The deaths, on the same day this past July, of the Reverend C.T. Vivian and U.S. Representative John Lewis remind us that many of the leaders of past struggles for civil rights are passing away, just as a new generation of activists is reinvigorating these movements. Two new books bring this alive in a powerful and accessible way.
In W.E.B. Du Bois: The Lost and the Found, a new monograph for the Polity series “Black Lives,” Elvira Basevich, a poet and assistant professor of philosophy at the University of Massachusetts, Lowell, puts the early twentieth-century writing of Du Bois in the context of twenty-first-century anti-racist work.

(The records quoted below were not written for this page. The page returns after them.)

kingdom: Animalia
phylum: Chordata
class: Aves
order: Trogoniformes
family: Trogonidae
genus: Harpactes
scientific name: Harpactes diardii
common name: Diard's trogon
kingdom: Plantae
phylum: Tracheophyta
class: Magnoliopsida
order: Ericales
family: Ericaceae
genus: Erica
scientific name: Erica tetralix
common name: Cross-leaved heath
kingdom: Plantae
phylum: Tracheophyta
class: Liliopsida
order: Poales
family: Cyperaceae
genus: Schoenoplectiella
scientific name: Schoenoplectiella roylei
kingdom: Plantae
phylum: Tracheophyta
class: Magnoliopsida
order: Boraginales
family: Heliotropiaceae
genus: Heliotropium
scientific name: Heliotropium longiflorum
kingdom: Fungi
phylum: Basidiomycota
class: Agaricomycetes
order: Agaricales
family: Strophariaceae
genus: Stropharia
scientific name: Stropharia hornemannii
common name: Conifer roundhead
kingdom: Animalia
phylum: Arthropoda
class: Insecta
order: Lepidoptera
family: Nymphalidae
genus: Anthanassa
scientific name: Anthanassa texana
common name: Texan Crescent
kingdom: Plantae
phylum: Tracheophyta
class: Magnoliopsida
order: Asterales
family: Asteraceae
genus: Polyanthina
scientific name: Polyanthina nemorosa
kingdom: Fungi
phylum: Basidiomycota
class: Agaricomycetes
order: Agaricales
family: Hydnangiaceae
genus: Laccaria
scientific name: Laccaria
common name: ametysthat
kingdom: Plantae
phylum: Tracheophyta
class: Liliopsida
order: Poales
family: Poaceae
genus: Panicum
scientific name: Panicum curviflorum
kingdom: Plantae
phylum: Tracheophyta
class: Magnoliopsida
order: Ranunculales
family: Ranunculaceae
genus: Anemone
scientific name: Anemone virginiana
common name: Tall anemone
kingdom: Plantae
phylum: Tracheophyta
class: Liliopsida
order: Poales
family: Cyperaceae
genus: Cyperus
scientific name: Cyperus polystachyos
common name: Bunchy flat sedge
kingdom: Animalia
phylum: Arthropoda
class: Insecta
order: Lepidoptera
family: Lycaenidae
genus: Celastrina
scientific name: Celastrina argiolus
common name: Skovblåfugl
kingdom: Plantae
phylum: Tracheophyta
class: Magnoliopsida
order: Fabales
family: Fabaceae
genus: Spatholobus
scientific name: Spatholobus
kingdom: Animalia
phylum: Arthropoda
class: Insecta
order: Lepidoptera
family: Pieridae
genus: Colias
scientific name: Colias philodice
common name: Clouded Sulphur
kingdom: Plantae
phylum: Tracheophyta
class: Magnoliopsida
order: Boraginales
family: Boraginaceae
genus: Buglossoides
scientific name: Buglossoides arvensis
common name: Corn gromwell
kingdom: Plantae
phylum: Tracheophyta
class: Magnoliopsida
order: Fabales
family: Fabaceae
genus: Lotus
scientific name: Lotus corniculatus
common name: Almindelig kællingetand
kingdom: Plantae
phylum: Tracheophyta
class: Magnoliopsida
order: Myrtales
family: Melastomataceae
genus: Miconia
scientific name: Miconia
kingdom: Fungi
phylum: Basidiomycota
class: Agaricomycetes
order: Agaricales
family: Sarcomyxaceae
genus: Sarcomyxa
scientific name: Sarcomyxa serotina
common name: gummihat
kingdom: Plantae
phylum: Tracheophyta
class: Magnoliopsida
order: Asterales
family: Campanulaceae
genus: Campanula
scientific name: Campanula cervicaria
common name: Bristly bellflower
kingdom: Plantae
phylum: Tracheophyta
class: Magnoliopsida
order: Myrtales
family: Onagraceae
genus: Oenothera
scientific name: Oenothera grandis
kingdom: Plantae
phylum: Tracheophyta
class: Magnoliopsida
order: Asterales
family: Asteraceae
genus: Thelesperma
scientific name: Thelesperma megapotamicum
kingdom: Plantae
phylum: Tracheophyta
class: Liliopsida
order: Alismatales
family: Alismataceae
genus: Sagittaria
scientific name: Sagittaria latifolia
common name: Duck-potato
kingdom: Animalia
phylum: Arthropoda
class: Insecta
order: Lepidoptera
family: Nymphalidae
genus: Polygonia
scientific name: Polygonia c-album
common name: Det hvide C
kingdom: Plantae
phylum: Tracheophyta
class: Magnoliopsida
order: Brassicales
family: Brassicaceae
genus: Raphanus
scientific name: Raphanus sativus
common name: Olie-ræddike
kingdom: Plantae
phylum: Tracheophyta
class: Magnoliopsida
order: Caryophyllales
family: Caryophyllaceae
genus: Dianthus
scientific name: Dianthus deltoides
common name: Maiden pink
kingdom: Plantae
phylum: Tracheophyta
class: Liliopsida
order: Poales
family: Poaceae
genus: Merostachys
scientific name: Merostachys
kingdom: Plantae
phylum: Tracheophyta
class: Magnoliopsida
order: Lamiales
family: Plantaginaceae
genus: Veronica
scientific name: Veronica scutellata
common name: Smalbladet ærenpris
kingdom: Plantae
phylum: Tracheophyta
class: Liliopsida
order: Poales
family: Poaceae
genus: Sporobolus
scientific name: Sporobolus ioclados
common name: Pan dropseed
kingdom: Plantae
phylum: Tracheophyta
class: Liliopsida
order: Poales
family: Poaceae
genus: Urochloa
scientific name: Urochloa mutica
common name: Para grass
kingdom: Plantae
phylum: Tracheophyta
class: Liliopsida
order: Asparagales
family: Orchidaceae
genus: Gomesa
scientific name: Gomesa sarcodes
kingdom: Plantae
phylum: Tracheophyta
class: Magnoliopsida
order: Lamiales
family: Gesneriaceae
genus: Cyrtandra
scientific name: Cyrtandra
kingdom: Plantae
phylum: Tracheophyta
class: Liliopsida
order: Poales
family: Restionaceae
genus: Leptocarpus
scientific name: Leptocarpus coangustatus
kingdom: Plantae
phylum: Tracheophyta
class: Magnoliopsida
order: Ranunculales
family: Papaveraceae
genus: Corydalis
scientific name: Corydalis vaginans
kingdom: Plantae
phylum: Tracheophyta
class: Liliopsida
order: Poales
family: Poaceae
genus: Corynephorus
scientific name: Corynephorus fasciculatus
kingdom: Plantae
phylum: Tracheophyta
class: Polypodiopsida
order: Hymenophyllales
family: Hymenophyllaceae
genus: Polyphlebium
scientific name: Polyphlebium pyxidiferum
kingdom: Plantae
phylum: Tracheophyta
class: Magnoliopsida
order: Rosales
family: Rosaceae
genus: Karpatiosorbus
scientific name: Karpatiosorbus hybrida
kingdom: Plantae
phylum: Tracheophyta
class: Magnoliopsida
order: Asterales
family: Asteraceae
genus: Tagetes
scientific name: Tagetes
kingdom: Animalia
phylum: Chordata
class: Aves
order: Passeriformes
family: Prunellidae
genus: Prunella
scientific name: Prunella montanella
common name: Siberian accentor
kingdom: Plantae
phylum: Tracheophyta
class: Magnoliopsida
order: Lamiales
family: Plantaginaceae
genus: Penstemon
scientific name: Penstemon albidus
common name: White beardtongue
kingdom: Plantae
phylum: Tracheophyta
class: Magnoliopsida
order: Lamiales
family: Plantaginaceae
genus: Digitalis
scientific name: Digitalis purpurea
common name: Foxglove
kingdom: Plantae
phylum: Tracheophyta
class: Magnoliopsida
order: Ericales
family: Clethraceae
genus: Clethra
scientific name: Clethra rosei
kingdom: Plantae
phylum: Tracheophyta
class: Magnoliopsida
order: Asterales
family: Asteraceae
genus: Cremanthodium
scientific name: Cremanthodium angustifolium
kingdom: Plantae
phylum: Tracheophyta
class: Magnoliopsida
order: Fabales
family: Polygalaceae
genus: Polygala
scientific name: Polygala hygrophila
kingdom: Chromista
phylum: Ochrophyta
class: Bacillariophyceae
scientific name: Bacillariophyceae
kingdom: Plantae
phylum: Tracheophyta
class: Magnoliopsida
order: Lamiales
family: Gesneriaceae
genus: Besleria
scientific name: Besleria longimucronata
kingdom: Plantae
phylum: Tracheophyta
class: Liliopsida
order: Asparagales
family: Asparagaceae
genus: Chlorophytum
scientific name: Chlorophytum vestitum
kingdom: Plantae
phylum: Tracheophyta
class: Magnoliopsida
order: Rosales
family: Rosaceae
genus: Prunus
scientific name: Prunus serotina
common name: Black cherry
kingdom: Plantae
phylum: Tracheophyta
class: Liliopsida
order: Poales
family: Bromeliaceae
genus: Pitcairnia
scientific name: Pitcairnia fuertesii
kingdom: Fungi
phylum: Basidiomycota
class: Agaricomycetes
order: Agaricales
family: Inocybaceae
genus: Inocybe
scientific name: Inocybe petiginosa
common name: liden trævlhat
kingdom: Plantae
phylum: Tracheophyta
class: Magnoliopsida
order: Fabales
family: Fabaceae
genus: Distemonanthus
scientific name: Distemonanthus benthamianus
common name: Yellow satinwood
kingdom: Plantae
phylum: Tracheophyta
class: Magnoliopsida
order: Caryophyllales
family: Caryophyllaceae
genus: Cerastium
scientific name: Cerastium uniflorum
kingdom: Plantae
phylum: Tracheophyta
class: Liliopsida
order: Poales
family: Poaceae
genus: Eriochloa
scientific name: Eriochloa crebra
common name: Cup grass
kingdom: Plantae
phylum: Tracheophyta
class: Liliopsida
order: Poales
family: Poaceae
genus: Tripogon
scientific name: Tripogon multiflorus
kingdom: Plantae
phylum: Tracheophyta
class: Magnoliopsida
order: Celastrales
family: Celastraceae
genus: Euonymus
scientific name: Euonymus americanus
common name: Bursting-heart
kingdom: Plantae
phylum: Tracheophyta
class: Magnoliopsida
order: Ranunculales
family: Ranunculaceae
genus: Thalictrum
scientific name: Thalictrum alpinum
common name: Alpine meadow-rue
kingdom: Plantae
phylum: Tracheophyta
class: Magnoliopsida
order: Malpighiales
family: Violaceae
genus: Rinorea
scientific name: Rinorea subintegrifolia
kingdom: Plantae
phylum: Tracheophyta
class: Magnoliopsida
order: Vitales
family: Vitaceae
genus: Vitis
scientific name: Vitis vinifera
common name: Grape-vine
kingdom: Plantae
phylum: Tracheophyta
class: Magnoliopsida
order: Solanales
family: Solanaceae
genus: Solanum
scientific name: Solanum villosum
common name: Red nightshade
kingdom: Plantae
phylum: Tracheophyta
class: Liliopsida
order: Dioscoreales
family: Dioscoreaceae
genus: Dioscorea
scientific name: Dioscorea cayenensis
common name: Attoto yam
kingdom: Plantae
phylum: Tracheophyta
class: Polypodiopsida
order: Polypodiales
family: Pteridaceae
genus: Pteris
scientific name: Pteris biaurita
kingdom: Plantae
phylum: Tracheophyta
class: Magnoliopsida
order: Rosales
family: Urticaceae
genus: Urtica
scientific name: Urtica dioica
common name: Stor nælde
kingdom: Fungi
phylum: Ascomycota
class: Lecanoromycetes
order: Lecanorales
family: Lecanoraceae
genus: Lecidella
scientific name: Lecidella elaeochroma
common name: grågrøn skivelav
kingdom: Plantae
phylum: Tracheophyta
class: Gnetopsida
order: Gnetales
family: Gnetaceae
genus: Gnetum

Sociologist and civil rights activist William Edward Burghardt Du Bois published his classic work, The Souls of Black Folk, more than a century ago. In a combination of analysis, storytelling, autobiography, and gospel song, Du Bois sought to address what he saw as the crucial issue of the time: “the color line.”
As Basevich writes, “Against this flood of ignorance, as a young journalist and social scientist, Du Bois set to work to find a meaningful way to talk about racial differences that was both scientifically objective and that empowered vulnerable racial groups.”
Du Bois, Basevich explains, “charted the historical legacy of slavery in the twentieth century and identified key goals for future social justice movements.”
Du Bois built his model of leadership around the ideal of “direct community engagement and representation.”
He “remained absorbed with the same recurring questions that defined his storied life: How can the promise of a brighter future be delivered to African and Afro-descendant peoples?”
Similarly, Julian Bond’s Time to Teach: A History of the Southern Civil Rights Movement, a new collection of the legendary activist and educator’s writing, carefully compiled from Bond’s lecture notes and lightly edited for publication by Jeanne Theoharis and Bond’s widow, Pamela Sue Horowitz, brings the wealth of his movement experience to the young leaders of today.
Horace Julian Bond died on August 15, 2015, seven months after his seventy-fifth birthday. He helped found the Student Nonviolent Coordinating Committee in 1960, participated in the 1963 March on Washington for Jobs and Freedom, and became one of a group of African Americans elected to the Georgia State Legislature in 1965 following the passage of the Voting Rights Act.
Equally important were Bond’s more than twenty years as an educator at several universities. Following Bond’s death, Theoharis, a professor of political science at the City University of New York’s Brooklyn College and a former student of Bond’s at Harvard University, wrote that he taught her that “freedom movements don’t just happen, they are made—and not by charismatic leaders, but by everyday people possessing great courage.”
As Theoharis points out in her introduction: “Across the political spectrum, many have held up the civil rights movement to critique and chastise Black Lives Matter. These framings misrepresent the movements BLM activists are building across the country . . . . Calling out these myths, as Professor Bond would insist, is more than setting the historical record straight.”
Bond also saw many of the roots of the 1950s and 1960s civil rights movement in the work of Du Bois, as he told his students, “We think of racism in terms of individual behavior and individual actions, but it is a complex set of societal actions and attitudes.”
This century-old understanding of the impact of racism on both white and Black communities is essential to our understanding of racial injustice today. It is teachers like Du Bois and Bond that give us the tools to dismantle those injustices and build a new future.